» Problem statement
Render every line of the rows below as a Markdown table with two columns, No. and Line. Number the lines in order, skip the blank lines, and leave the pictures out of your answer.

» Data for this exercise

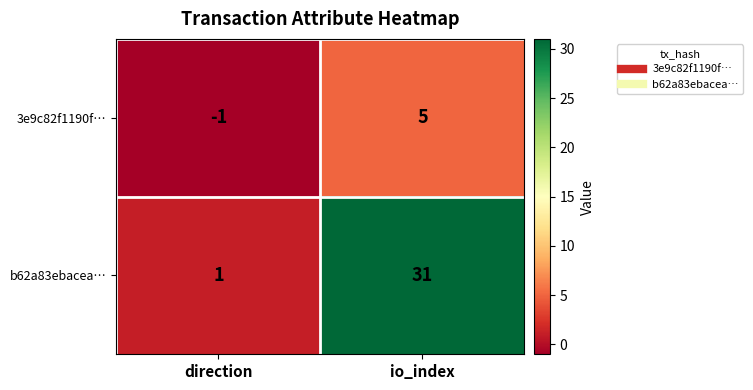

What is the minimum value shown in the chart?

-1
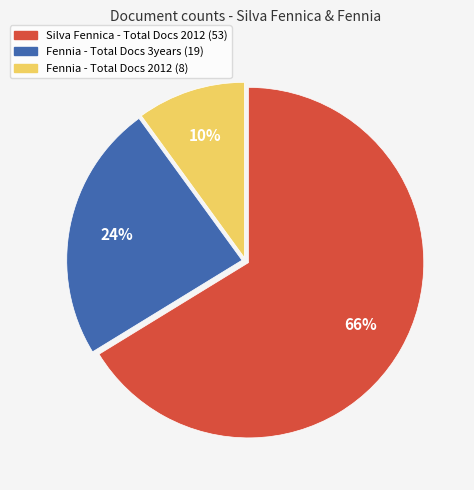

To the nearest percent, what is the difference between the largest and smallest slice percentages?

56%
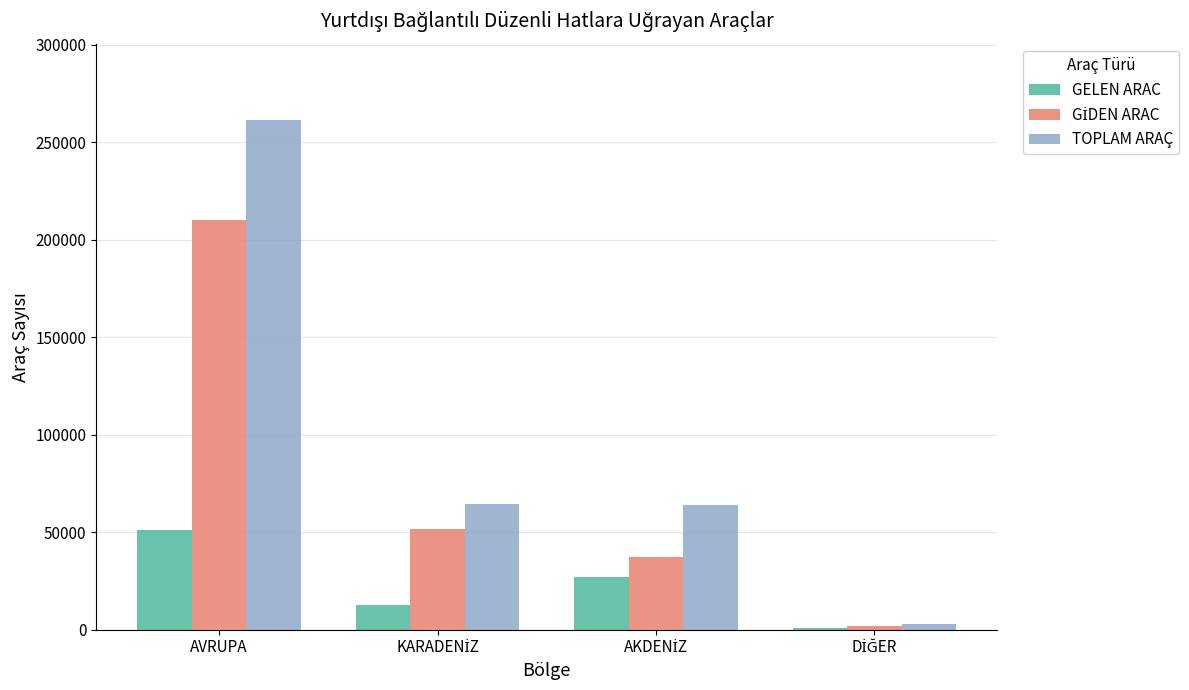

What is the sum of all GELEN ARAC values?

91930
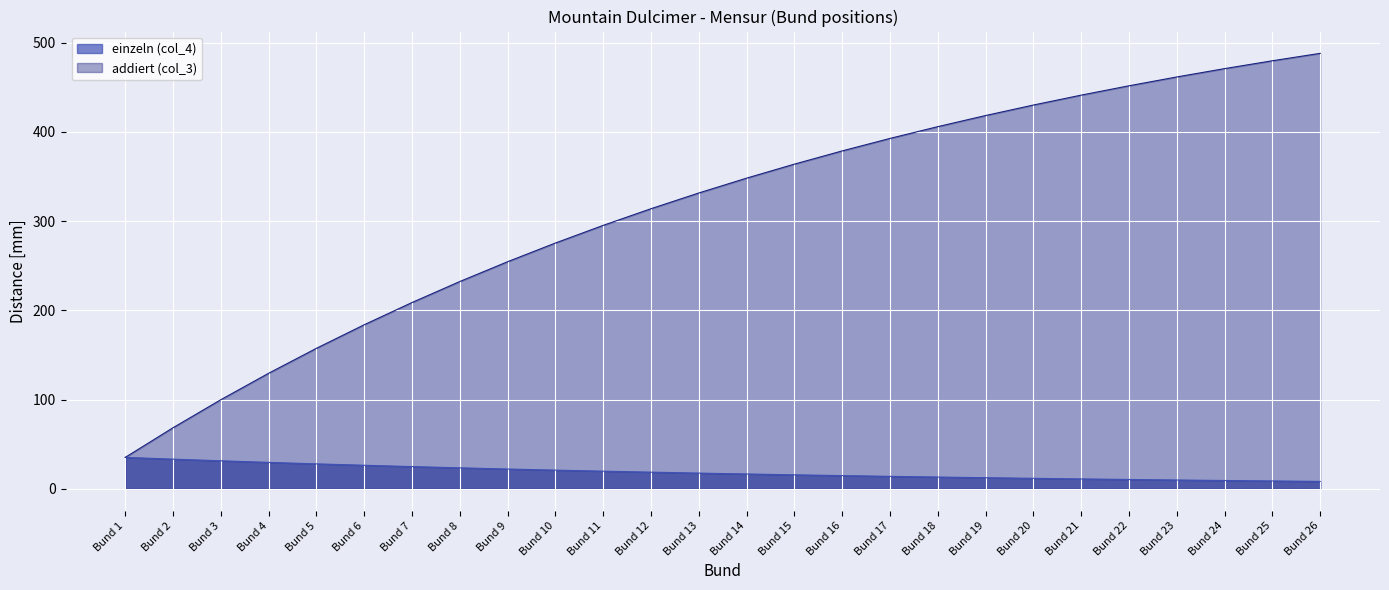

Between Bund 1 and Bund 4, which series saw the biggest shift?

addiert (col_3)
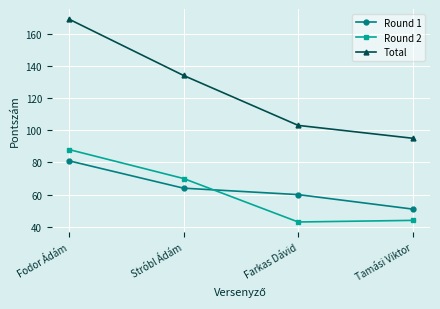

What is the total value across all series at Tamási Viktor?

190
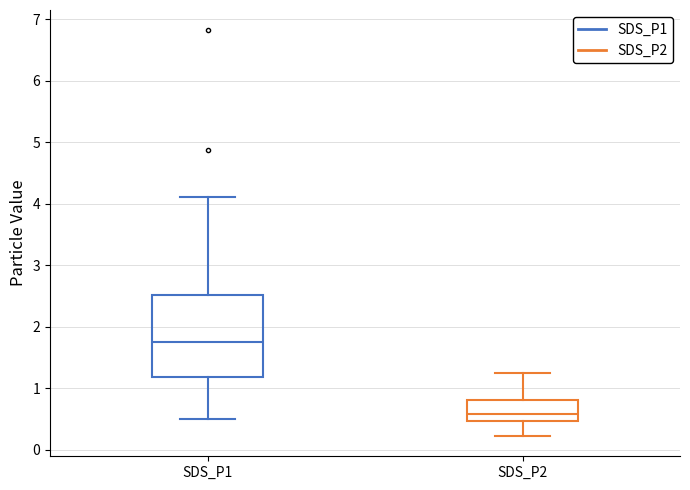

Reading left to right, read every box against the y-axis: the position of its median line, the range the box covers, and the ends of its whiskers. The values are not printed on the chart, so give them approximately, as read against the axis.

SDS_P1: median 1.8, box 1.2 to 2.5, whiskers 0.5 to 4.1
SDS_P2: median 0.6, box 0.5 to 0.8, whiskers 0.2 to 1.3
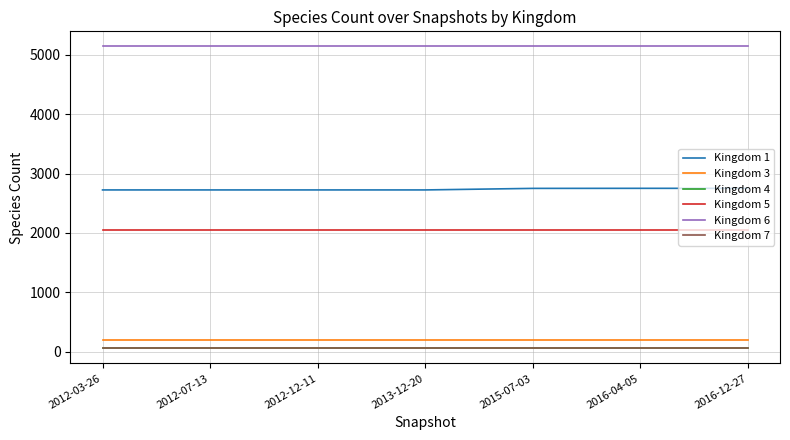

True or false: Kingdom 3 and Kingdom 4 intersect in this chart.

False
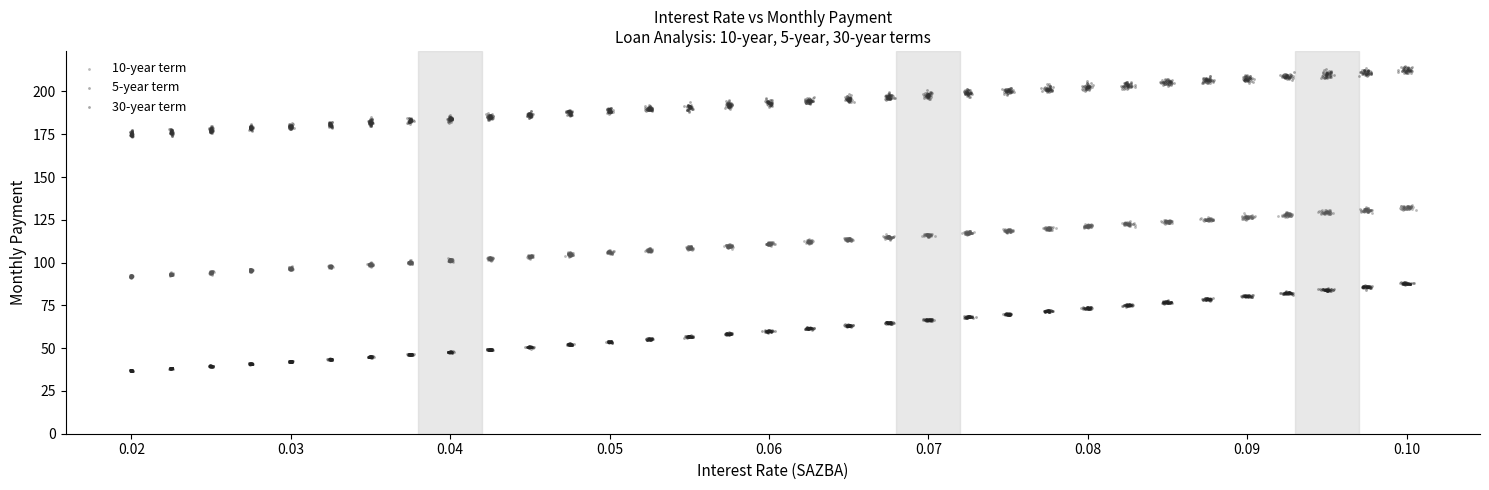

Which series reaches the minimum Y coordinate?

30-year term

» Written response
| No. | Line |
|---|---|
| 1 | What is the minimum value shown in the chart? |
| 2 | -1 |
| 3 | To the nearest percent, what is the difference between the largest and smallest slice percentages? |
| 4 | 56% |
| 5 | What is the sum of all GELEN ARAC values? |
| 6 | 91930 |
| 7 | Between Bund 1 and Bund 4, which series saw the biggest shift? |
| 8 | addiert (col_3) |
| 9 | What is the total value across all series at Tamási Viktor? |
| 10 | 190 |
| 11 | Reading left to right, read every box against the y-axis: the position of its median line, the range the box covers, and the ends of its whiskers. The values are not printed on the chart, so give them approximately, as read against the axis. |
| 12 | SDS_P1: median 1.8, box 1.2 to 2.5, whiskers 0.5 to 4.1 |
| 13 | SDS_P2: median 0.6, box 0.5 to 0.8, whiskers 0.2 to 1.3 |
| 14 | True or false: Kingdom 3 and Kingdom 4 intersect in this chart. |
| 15 | False |
| 16 | Which series reaches the minimum Y coordinate? |
| 17 | 30-year term |